**What to produce**: Would you please transcribe, exactly as written, the lines of the entries below starting at the one that holds "has been done" and ending at the one that holds "To illustrate this, lets", both included?

**Records for processing**:
________________________________________

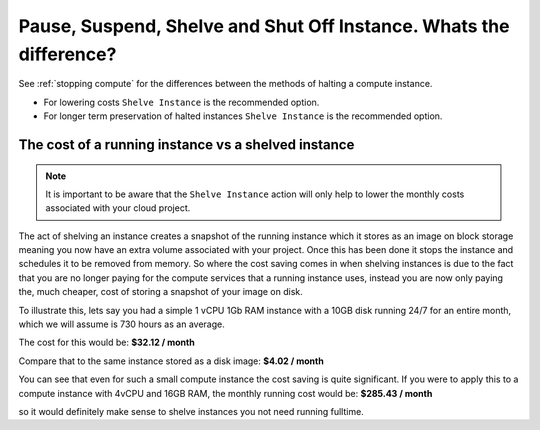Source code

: ###################################################################
Pause, Suspend, Shelve and Shut Off Instance. Whats the difference?
###################################################################

See :ref:`stopping compute` for the differences between the methods of halting
a compute instance.

* For lowering costs ``Shelve Instance`` is the recommended option.
* For longer term preservation of halted instances ``Shelve Instance`` is the
  recommended option.

The cost of a running instance vs a shelved instance
=====================================================

.. note::

  It is important to be aware that the ``Shelve Instance`` action will only help to lower the
  monthly costs associated with your cloud project.

The act of shelving an instance creates a snapshot of the running instance which it stores as an
image on block storage meaning you now have an extra volume associated with your project. Once this
has been done it stops the instance and schedules it to be removed from memory. So where the cost
saving comes in when shelving instances is due to the fact that you are no longer paying for the
compute services that a running instance uses, instead you are now only paying the, much cheaper,
cost of storing a snapshot of your image on disk.

To illustrate this, lets say you had a simple 1 vCPU 1Gb RAM instance with a 10GB disk running 24/7
for an entire month, which we will assume is 730 hours as an average.

The cost for this would be:
**$32.12 / month**

Compare that to the same instance stored as a disk image:
**$4.02 / month**

You can see that even for such a small compute instance the cost saving is quite significant. If
you were to apply this to a compute instance with 4vCPU and 16GB RAM, the monthly running cost
would be:
**$285.43 / month**

so it would definitely make sense to shelve instances you not need running fulltime.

________________________________________

**Response to this task**:
has been done it stops the instance and schedules it to be removed from memory. So where the cost
saving comes in when shelving instances is due to the fact that you are no longer paying for the
compute services that a running instance uses, instead you are now only paying the, much cheaper,
cost of storing a snapshot of your image on disk.

To illustrate this, lets say you had a simple 1 vCPU 1Gb RAM instance with a 10GB disk running 24/7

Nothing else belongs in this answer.